La fuga de ocho toneladas de combustible radiactivo eliminó del atlas mundial a 79 aldeas. Los gases no cesaron de salir del reactor 4 de estación durante los diez días posteriores a la explosión. Fueron los denominados «liquidadores» los que dieron su vida por apagar las llamas y, posteriormente, fortificar el edificio. Se estima que fueron más de 700.000 personas. De ellas, 8.559 eran de origen bielorruso: «Sé que en nuestro pueblo a muchos jóvenes les ofrecieron cambiar los años de servicio militar obligatorio por trabajar un día en Chernóbil. Ellos no sabían a lo que se exponían», afirma Liubou. Dos de sus compañeros de escuela fallecieron antes de cumplir los 15 años.

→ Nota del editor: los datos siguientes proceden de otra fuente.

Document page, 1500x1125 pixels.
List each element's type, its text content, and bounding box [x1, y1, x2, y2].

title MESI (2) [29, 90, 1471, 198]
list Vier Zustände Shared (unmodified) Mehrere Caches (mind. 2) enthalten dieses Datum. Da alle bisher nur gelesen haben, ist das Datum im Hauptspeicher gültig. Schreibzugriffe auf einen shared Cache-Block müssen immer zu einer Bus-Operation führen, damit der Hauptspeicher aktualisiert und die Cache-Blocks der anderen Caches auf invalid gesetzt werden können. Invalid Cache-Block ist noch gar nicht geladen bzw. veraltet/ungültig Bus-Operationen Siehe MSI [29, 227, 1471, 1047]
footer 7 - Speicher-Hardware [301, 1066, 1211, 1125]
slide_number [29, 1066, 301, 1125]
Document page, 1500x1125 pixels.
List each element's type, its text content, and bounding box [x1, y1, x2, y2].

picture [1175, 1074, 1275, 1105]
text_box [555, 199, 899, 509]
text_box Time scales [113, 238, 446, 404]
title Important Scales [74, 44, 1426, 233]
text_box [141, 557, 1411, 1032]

Ambos sufrieron cáncer de tiroides. En esta glándula se instala el yodo 131, uno de los radioisótopos más peligrosos, a pesar de su limitada esperanza de vida –ocho días–. De ahí que la primera acción para contrarrestar sus efectos, después de evacuar las zonas más próximas, es repartir pastillas de yodo. Ni evacuación ni pastillas. El oscurantismo y la desinformación gobernaban la débil URSS. «Nosotros nos fuimos al norte tres días más tarde, gracias a que mi padre oyó rumores en el cuartel», comenta Naia. Su amiga de la infancia también abandonó su hogar por unos meses: «Mi padre nos mandó a mi madre y a mi a Lituania, a vivir con unos familiares. El colapso le dejó a él en tierra. No quedaban billetes», recuerda.

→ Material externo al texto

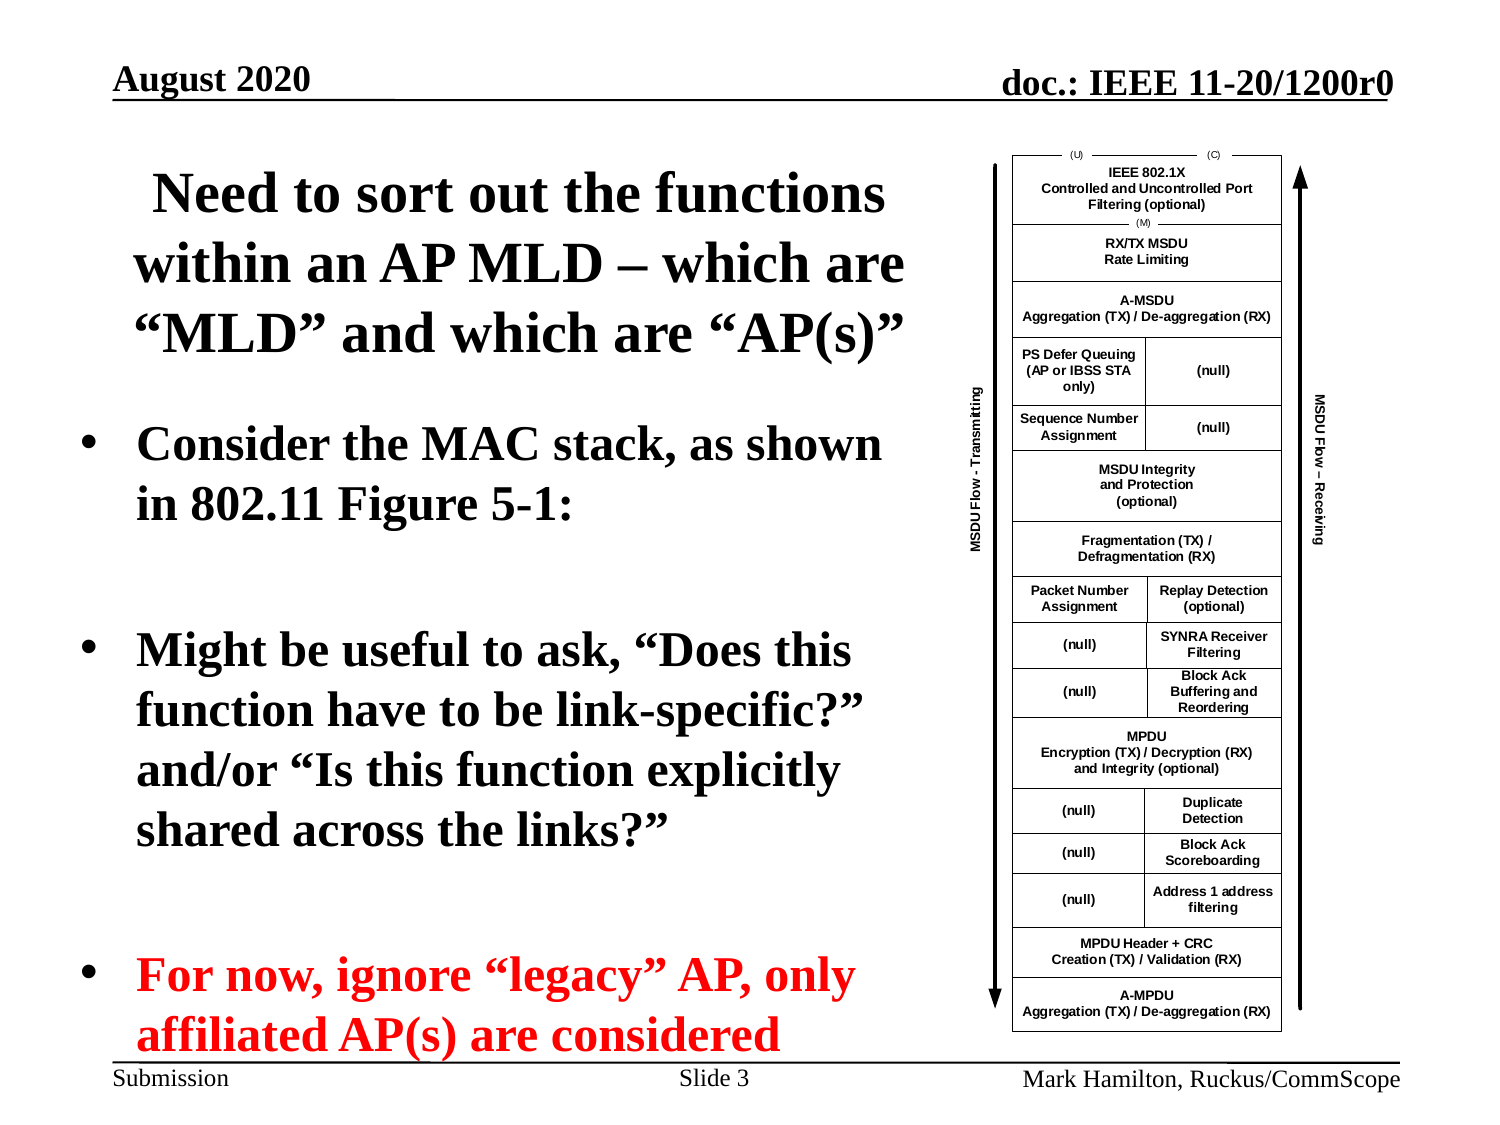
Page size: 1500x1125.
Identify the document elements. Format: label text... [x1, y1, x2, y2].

list Consider the MAC stack, as shown in 802.11 Figure 5-1: Might be useful to ask, “Does this function have to be link-specific?” and/or “Is this function explicitly shared across the links?” For now, ignore “legacy” AP, only affiliated AP(s) are considered [64, 403, 952, 961]
footer Mark Hamilton, Ruckus/CommScope [773, 1062, 1402, 1094]
title Need to sort out the functions within an AP MLD – which are “MLD” and which are “AP(s)” [52, 116, 987, 402]
picture [962, 141, 1332, 1032]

La prueba de seguridad que intentaron realizar los ingenieros de Chernóbil falló a las 01:23:58 a.m. y el diseño obsoleto de la central no ayudó a atajarlo. A la emisión del yodo 131 se sumó la del cesio 137, un material pesado, difícil de eliminar y que contamina durante 30 años; el estroncio 90 ataca directamente a los huesos, en especial la médula osea –el organismo lo confunde con el calcio y se mantiene activo a lo largo de 90 años–; el xenon 133 se inhala y no desaparece con la lluvia. Vive seis siglos. Por último, el isótopo que más miedo da pronunciar: el plutonio. No se extingue hasta que no transcurren 24.000 años. Vómitos, piel oscurecida, diarrea y, por último, hemorragia cerebral. Así agonizaban en los hospitales próximos a Chernóbil las primeras víctimas que sufrieron la lluvia tóxica. Expertos ucranianos asumieron 100.000 muertas directas, pero fueron más.
Un desastre evitable
¿Se podría haber evitado la explosión del reactor 4 de Chernóbil?

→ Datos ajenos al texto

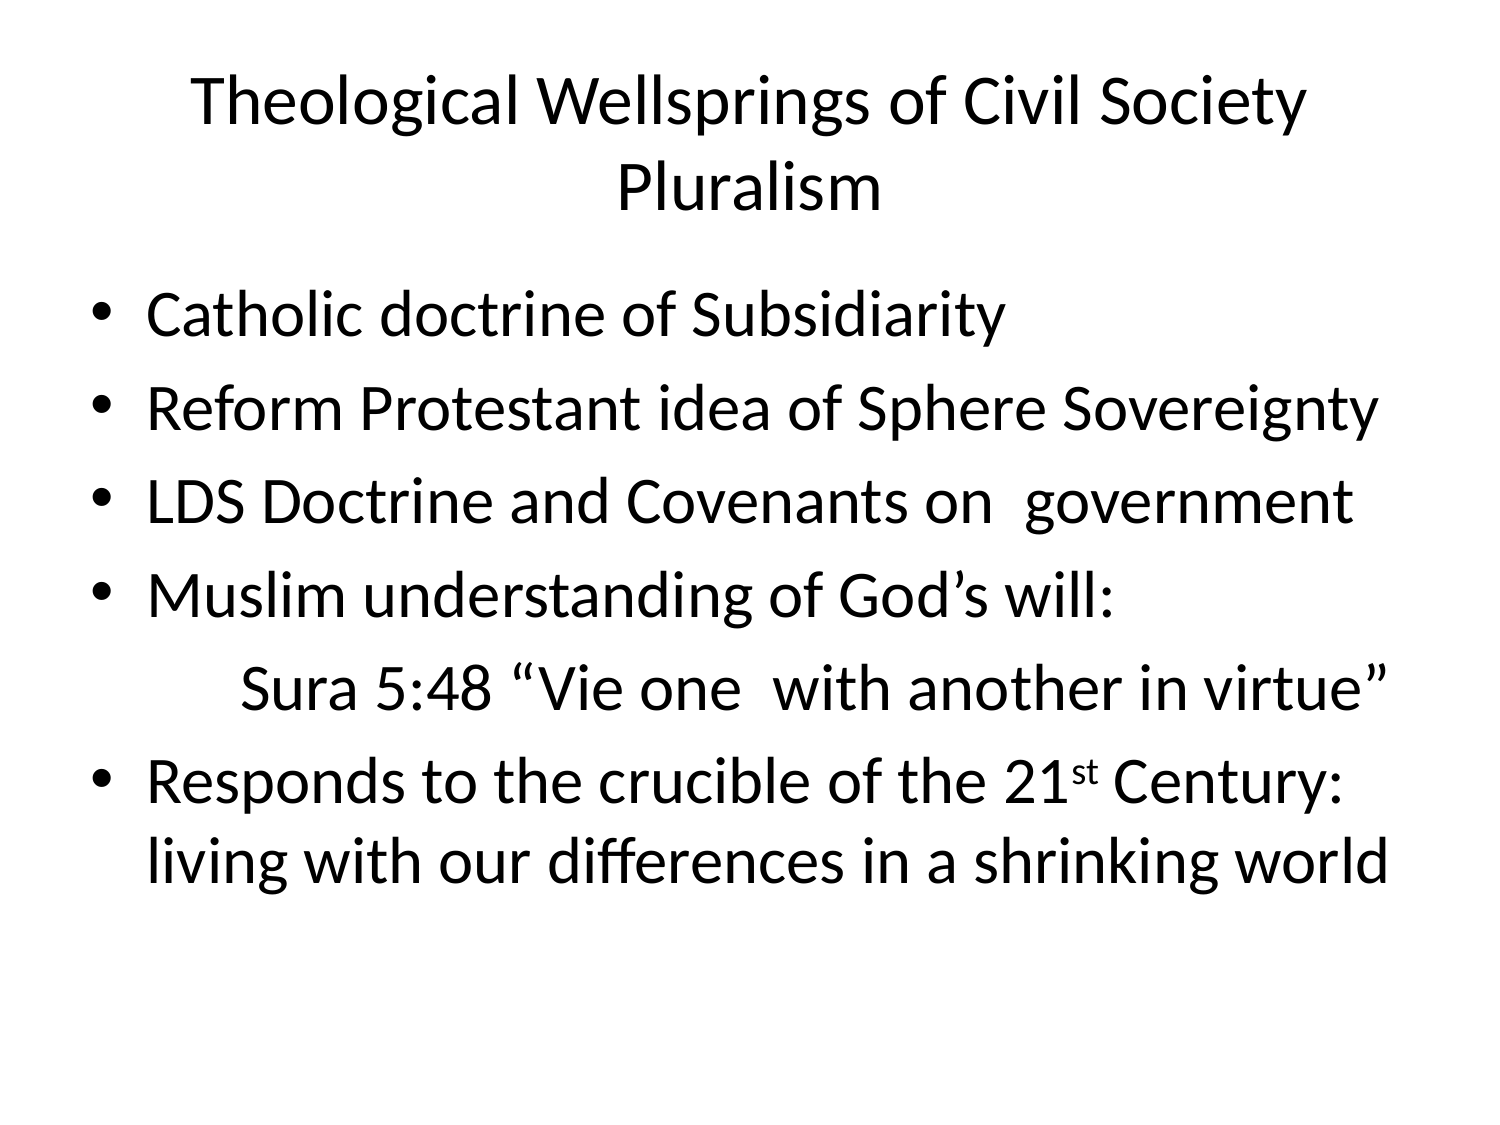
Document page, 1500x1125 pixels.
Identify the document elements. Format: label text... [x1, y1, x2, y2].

title Theological Wellsprings of Civil Society Pluralism [75, 45, 1425, 233]
list Catholic doctrine of Subsidiarity Reform Protestant idea of Sphere Sovereignty LDS Doctrine and Covenants on government Muslim understanding of God’s will: Sura 5:48 “Vie one with another in virtue” Responds to the crucible of the 21st Century: living with our differences in a shrinking world [75, 262, 1425, 1005]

–En la central no existía una cultura de la seguridad como la de hoy, por ello, los ingenieros optaron por realizar una prueba de seguridad desconectando todos los sistemas de emergencia. Una acción impensable hoy en día. A esta imprudencia se sumaron las deficiencias en el diseño soviético.
¿La inacción del Gobierno contribuyó al desastre?
–Los ciudadanos de Pripiat, la población más próxima a la central, desconocieron los hechos hasta tres días después. Asimismo la zona de evacuación se limitó a los pueblos más cercanos. Los que se encontraban a más de 20 km. quedaron excluidos, aunque la radiación llegó hasta Suecia.
¿Fue acertada la acción internacional?
–La desinformación que transmitió el Gobierno de Gorbachov no ayudó a la acción del resto de países que, mucho después de la tragedia decidieron crear un fondo para ayudar a los afectados. Unas 2.300 poblaciones ucranianas quedaron contaminadas.